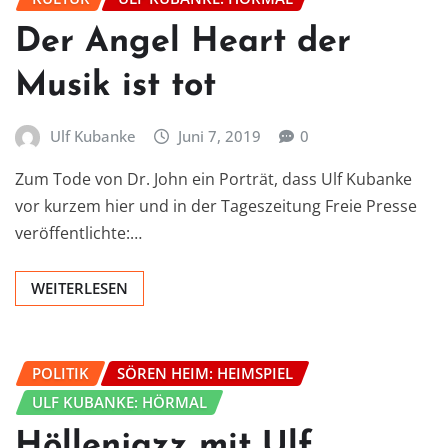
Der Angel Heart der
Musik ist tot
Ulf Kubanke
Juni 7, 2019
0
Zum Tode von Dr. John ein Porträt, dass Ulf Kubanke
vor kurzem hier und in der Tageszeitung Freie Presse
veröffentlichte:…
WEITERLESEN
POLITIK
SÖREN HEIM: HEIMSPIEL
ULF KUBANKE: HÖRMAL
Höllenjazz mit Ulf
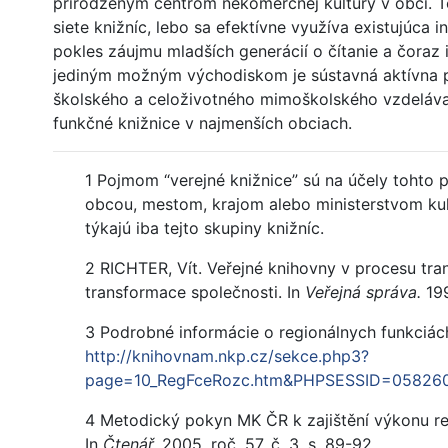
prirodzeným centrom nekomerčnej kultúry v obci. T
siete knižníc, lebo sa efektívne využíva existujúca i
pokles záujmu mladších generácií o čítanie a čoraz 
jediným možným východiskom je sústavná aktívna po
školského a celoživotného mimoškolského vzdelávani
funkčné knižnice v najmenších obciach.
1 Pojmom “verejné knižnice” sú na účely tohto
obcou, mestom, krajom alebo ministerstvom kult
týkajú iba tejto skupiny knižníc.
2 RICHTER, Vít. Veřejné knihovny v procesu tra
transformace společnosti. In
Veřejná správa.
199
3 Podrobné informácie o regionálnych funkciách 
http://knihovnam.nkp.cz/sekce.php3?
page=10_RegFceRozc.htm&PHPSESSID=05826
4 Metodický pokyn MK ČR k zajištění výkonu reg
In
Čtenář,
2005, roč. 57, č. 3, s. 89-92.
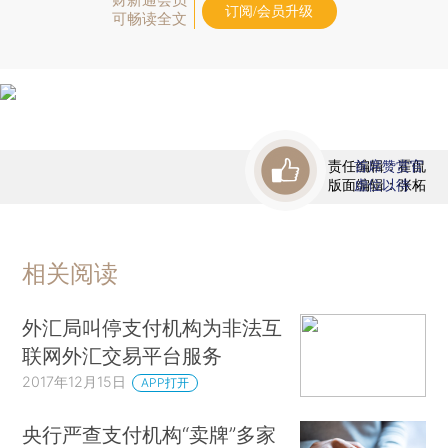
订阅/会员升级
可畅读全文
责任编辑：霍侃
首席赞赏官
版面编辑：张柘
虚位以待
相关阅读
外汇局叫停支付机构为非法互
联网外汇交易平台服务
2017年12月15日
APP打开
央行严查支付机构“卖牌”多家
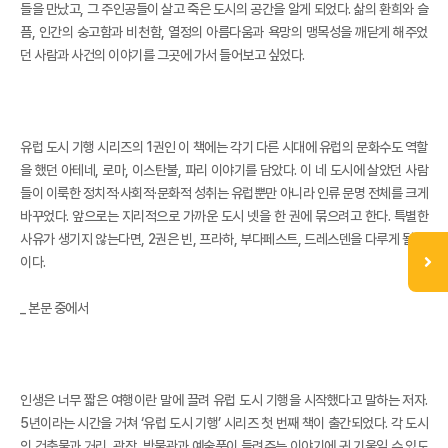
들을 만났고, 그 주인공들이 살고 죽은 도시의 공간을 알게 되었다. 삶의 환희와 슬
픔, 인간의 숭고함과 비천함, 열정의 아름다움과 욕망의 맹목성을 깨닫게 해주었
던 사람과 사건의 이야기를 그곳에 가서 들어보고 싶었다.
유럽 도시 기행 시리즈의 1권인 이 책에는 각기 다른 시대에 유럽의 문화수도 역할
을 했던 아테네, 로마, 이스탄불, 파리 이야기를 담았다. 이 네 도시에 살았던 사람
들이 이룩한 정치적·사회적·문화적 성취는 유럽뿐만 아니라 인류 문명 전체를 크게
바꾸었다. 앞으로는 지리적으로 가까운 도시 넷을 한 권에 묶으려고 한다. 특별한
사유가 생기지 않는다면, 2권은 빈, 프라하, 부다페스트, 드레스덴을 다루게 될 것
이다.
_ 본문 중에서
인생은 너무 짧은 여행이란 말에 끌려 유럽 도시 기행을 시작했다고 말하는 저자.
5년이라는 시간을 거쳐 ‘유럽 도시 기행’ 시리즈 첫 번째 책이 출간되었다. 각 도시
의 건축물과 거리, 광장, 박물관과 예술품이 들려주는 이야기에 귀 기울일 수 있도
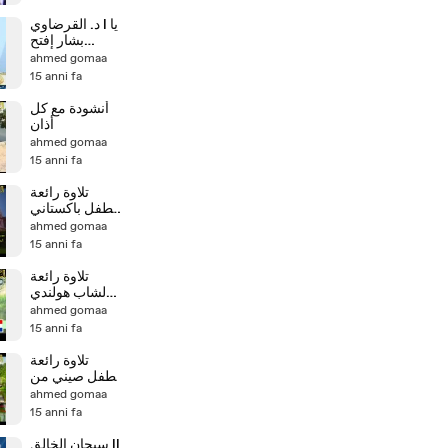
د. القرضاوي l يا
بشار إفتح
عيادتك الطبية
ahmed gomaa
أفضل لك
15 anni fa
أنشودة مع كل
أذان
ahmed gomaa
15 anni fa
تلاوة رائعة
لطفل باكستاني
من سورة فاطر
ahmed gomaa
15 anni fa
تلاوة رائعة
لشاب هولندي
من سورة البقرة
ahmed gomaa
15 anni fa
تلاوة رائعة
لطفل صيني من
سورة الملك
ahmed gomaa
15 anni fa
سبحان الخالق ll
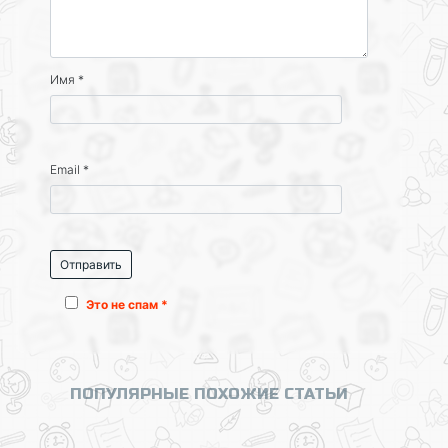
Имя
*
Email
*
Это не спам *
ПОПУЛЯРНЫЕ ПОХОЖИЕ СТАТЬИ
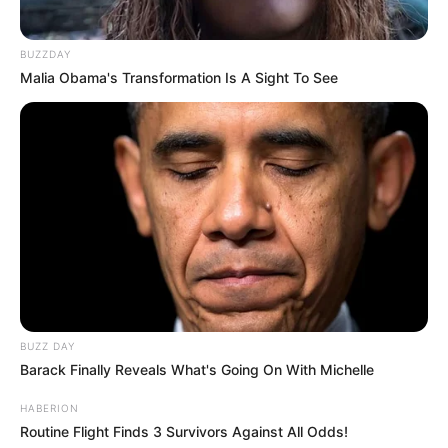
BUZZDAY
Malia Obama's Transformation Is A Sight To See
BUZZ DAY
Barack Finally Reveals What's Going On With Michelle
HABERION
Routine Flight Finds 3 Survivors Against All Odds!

-- Aim of the exercise --
In your transcription of the listing above, match each line exactly and include no pictures.

-- Answer --
Der Angel Heart der
Musik ist tot
Ulf Kubanke
Juni 7, 2019
0
Zum Tode von Dr. John ein Porträt, dass Ulf Kubanke
vor kurzem hier und in der Tageszeitung Freie Presse
veröffentlichte:…
WEITERLESEN
POLITIK
SÖREN HEIM: HEIMSPIEL
ULF KUBANKE: HÖRMAL
Höllenjazz mit Ulf
prirodzeným centrom nekomerčnej kultúry v obci. T
siete knižníc, lebo sa efektívne využíva existujúca i
pokles záujmu mladších generácií o čítanie a čoraz 
jediným možným východiskom je sústavná aktívna po
školského a celoživotného mimoškolského vzdelávani
funkčné knižnice v najmenších obciach.
1 Pojmom “verejné knižnice” sú na účely tohto
obcou, mestom, krajom alebo ministerstvom kult
týkajú iba tejto skupiny knižníc.
2 RICHTER, Vít. Veřejné knihovny v procesu tra
transformace společnosti. In
Veřejná správa.
199
3 Podrobné informácie o regionálnych funkciách 
http://knihovnam.nkp.cz/sekce.php3?
page=10_RegFceRozc.htm&PHPSESSID=05826
4 Metodický pokyn MK ČR k zajištění výkonu reg
In
Čtenář,
2005, roč. 57, č. 3, s. 89-92.
订阅/会员升级
可畅读全文
责任编辑：霍侃
首席赞赏官
版面编辑：张柘
虚位以待
相关阅读
外汇局叫停支付机构为非法互
联网外汇交易平台服务
2017年12月15日
APP打开
央行严查支付机构“卖牌”多家
들을 만났고, 그 주인공들이 살고 죽은 도시의 공간을 알게 되었다. 삶의 환희와 슬
픔, 인간의 숭고함과 비천함, 열정의 아름다움과 욕망의 맹목성을 깨닫게 해주었
던 사람과 사건의 이야기를 그곳에 가서 들어보고 싶었다.
유럽 도시 기행 시리즈의 1권인 이 책에는 각기 다른 시대에 유럽의 문화수도 역할
을 했던 아테네, 로마, 이스탄불, 파리 이야기를 담았다. 이 네 도시에 살았던 사람
들이 이룩한 정치적·사회적·문화적 성취는 유럽뿐만 아니라 인류 문명 전체를 크게
바꾸었다. 앞으로는 지리적으로 가까운 도시 넷을 한 권에 묶으려고 한다. 특별한
사유가 생기지 않는다면, 2권은 빈, 프라하, 부다페스트, 드레스덴을 다루게 될 것
이다.
_ 본문 중에서
인생은 너무 짧은 여행이란 말에 끌려 유럽 도시 기행을 시작했다고 말하는 저자.
5년이라는 시간을 거쳐 ‘유럽 도시 기행’ 시리즈 첫 번째 책이 출간되었다. 각 도시
의 건축물과 거리, 광장, 박물관과 예술품이 들려주는 이야기에 귀 기울일 수 있도
د. القرضاوي l يا
بشار إفتح
عيادتك الطبية
ahmed gomaa
أفضل لك
15 anni fa
أنشودة مع كل
أذان
ahmed gomaa
15 anni fa
تلاوة رائعة
لطفل باكستاني
من سورة فاطر
ahmed gomaa
15 anni fa
تلاوة رائعة
لشاب هولندي
من سورة البقرة
ahmed gomaa
15 anni fa
تلاوة رائعة
لطفل صيني من
سورة الملك
ahmed gomaa
15 anni fa
سبحان الخالق ll
Имя
*
Email
*
Это не спам *
ПОПУЛЯРНЫЕ ПОХОЖИЕ СТАТЬИ
BUZZDAY
Malia Obama's Transformation Is A Sight To See
BUZZ DAY
Barack Finally Reveals What's Going On With Michelle
HABERION
Routine Flight Finds 3 Survivors Against All Odds!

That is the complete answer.